- [WHAT YOU SHOULD DO]: Report all lines of the data below that hold the word "medical".

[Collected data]
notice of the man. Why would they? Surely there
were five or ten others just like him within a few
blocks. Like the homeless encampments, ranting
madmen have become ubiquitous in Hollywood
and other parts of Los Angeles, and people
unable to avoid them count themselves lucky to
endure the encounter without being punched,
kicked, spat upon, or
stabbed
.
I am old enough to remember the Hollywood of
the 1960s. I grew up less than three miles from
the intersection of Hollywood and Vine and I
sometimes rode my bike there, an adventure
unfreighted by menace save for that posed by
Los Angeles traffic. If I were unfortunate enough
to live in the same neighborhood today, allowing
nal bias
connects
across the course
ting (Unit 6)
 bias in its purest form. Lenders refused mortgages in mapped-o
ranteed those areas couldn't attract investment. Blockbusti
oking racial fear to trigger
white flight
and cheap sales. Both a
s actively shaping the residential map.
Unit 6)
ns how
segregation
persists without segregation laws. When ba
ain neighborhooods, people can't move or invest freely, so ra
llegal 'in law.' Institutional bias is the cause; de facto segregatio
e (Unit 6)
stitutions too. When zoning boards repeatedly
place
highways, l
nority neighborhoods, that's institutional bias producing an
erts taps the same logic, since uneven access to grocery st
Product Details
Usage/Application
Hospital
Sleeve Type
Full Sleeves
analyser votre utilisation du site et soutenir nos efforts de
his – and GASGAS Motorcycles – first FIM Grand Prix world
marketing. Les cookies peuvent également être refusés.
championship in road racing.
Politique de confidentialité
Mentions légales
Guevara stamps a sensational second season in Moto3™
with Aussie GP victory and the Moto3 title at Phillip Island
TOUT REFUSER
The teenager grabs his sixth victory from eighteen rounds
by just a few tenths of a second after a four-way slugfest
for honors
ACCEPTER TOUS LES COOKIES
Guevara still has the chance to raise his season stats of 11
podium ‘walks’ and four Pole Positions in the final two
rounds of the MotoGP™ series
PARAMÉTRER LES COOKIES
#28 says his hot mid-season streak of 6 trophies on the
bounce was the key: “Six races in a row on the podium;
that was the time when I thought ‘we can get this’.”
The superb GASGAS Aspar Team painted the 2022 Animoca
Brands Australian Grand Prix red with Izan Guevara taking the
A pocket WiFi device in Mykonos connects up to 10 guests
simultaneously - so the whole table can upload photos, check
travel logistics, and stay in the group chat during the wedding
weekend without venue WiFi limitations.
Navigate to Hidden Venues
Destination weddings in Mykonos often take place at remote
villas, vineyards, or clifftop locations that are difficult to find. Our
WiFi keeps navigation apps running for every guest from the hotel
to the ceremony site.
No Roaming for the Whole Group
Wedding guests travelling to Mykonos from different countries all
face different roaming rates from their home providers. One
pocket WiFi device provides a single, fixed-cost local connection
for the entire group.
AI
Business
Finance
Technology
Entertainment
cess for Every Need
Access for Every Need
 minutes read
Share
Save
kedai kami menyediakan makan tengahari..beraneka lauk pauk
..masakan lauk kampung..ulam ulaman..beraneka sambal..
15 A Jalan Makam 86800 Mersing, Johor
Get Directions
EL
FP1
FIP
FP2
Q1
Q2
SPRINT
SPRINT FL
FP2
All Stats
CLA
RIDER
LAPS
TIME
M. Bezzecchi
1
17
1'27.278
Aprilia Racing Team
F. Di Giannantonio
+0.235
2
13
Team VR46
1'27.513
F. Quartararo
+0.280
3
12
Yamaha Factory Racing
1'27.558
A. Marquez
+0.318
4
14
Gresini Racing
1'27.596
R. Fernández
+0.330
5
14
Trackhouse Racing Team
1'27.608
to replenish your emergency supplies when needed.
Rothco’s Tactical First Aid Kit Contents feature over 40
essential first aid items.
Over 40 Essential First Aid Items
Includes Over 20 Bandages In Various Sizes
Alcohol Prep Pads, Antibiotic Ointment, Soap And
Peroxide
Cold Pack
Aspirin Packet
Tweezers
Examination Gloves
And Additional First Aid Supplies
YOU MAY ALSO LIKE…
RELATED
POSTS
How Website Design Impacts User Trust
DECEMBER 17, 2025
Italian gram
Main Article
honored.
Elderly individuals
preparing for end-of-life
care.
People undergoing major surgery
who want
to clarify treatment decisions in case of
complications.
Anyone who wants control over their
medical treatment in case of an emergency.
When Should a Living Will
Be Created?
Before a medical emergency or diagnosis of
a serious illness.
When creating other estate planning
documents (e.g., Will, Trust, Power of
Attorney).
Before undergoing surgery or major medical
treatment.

- [TASK RESPONSE]:
medical treatment in case of an emergency.
Before a medical emergency or diagnosis of
Before undergoing surgery or major medical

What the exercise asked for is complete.